L'Observatoire a indiqué que des centaines de personnes avaient été arrêtées après avoir rejoint des quartiers détenus par le gouvernement et que 300 personnes étaient « portées disparues ». Il a affirmé que certains jeunes hommes pourraient être enrôlés dans l'armée, tandis que d'autres pourraient faire l’objet d’enquêtes pour déterminer leurs liens éventuels avec les rebelles.
Une source militaire syrienne a nié que des arrestations avaient eu lieu, mais a déclaré à l'agence de presse Reuters que certains civils étaient placés dans des « endroits spécifiques » et interrogés pour déterminer s'ils étaient des « terroristes ».
« Une grande quantité de personnes sont sorties », a déclaré la source. « Il y a énormément de gens qui doivent faire l’objet de vérifications et de suivi. Telle est la situation. »
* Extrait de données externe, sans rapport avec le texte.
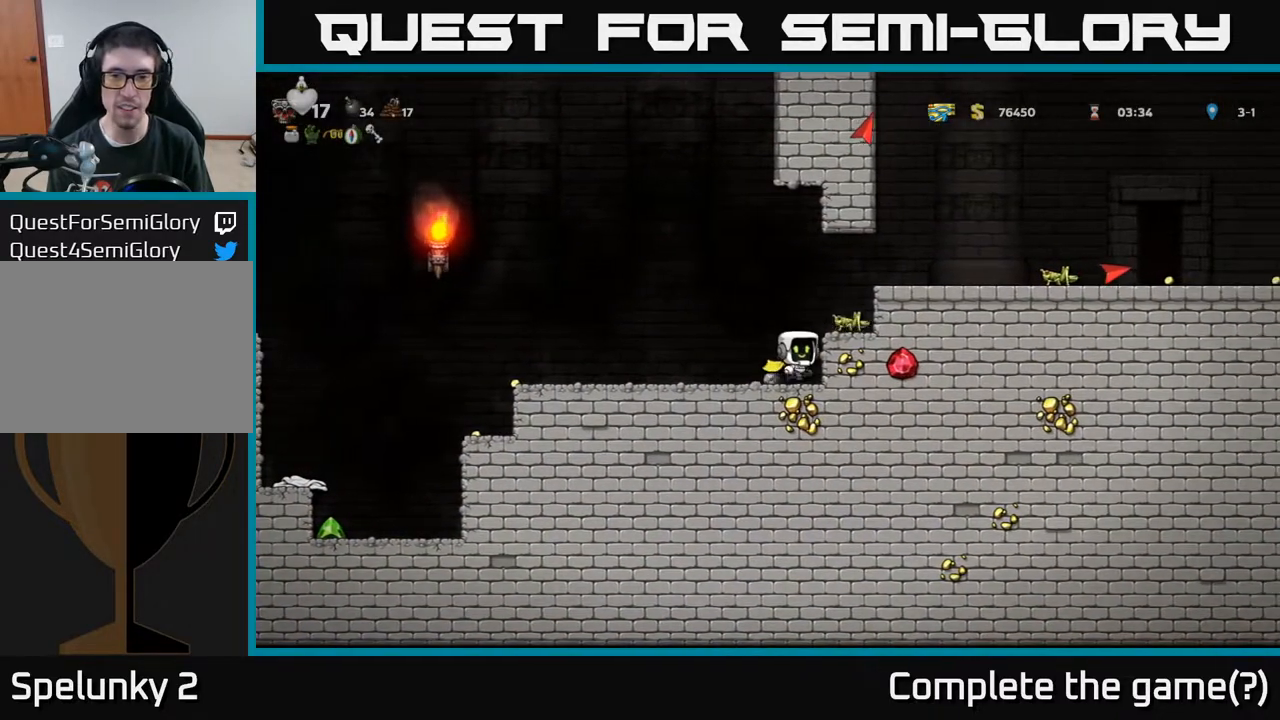
{"buttons": [], "left_stick": "center", "right_stick": "center", "events": [[50, "X", "up"], [100, "A", "up"], [183, "DPAD_RIGHT", "up"]]}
Brita Hagi Hasan, le président du conseil local d'Alep qui est en exil en France, a déclaré qu'il y avait « des preuves documentées » que des hommes civils de moins de 40 ans avaient été visés par les forces gouvernementales.
« Le régime occupe certaines [nouvelles] zones d'Alep. Nous avons des preuves documentées, des preuves d'exécutions et de représailles », a-t-il déclaré. « Les civils appellent le monde à l’aide, au nom de l'humanité, laissez les civils quitter la ville, aidez les civils, protégez les civils. »
La violence a continué à faire rage dans toute la ville mercredi. Selon l'armée syrienne, huit civils ont été tués dans une zone de l’ouest d’Alep par des tirs de roquettes rebelles.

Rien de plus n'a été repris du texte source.